About this course
Big Data usually refers to data sets with sizes beyond the ability of commonly used software tools to capture, curate, manage, and process within a tolerable elapsed time. With the advancements in computing, the realization of Big Data systems has now become feasible and can trigger innovation and growth for various application domains.
This course will discuss both the key concepts of Big Data and provide hands-on-experience in developing and using Big Data systems. We introduce concepts related to Big Data system architectures, distributed systems, the Map-Reduce framework, scalable linear and machine learning models, and how they can be used with cutting-edge software platforms. Students will practice with tools via individual tutorials, and gain hands-on experience by working on a group project formed as a "data challenge". Students will not only demonstrate their skills achieved in the course, but also their creativity as data scientists, which includes communicating the value of their findings with visualization tools. The course has been designed in such a way that it is accessible for students of a diverse range of disciplines, like environmental sciences, biosystems engineering, bioinformatics, geo-information science and social sciences.

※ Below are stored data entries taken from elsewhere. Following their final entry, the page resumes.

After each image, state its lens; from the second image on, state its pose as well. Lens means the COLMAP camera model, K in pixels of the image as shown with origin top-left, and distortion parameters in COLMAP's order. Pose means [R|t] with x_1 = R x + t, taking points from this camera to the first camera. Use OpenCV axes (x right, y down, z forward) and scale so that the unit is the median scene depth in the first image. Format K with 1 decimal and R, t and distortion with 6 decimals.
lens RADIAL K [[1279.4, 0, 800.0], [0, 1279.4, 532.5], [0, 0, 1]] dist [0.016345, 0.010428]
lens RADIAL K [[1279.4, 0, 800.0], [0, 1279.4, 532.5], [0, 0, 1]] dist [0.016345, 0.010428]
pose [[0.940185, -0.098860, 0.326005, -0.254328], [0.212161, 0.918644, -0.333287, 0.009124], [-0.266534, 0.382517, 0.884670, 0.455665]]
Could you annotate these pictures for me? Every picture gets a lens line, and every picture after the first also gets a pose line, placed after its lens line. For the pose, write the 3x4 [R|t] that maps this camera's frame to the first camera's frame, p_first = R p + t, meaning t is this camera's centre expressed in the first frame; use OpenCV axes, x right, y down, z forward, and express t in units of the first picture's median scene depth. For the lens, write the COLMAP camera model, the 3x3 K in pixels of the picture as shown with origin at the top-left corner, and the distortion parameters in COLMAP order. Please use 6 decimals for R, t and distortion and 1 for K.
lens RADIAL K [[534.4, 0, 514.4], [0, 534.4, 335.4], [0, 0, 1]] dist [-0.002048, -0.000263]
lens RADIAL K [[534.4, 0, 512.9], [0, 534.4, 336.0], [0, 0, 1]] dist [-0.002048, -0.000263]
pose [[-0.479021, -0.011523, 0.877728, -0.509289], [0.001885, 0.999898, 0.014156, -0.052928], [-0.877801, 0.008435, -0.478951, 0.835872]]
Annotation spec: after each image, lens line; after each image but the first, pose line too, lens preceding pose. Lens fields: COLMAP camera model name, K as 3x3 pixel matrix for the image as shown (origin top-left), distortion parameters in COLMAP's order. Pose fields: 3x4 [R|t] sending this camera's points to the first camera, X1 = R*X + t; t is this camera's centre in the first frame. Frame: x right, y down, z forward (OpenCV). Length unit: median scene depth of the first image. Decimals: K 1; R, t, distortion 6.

After successful completion of this course students are expected to be able to:
- understand the basic concepts related to Big Data and data-driven value-creation in the environmental, social and life sciences;
- apply Big Data methods for designing scalable applications;
- analyse the role of various tools in the Big Data ecosystem and have hands-on experience with some of them;
- build a Big Data system for a real-world life science application;
- explore data analytics for discovery, and data visualization for communication of meaningful patterns in data;
- determine the value of data-driven innovation, and associate it with their own course of studies.
Fundamentals of programming (e.g. INF22306 Programming in Python).
Specifically you should be acquainted with the following concepts and techniques:
- variables, assignment, expressions, operators;
- functions (and/or procedures, subroutines, methods) and parameters; also making your own functions;
- control structures: at least: if, for, while;
- objects and their properties (fields, variables) and operations (methods);
- arrays, including standard algorithms to traverse arrays (searching, summing, finding the largest element, etc.);
- data structure (lists, tuples, dictionaries);
- familiarity with relational databases (e.g. INF21306 Data Management).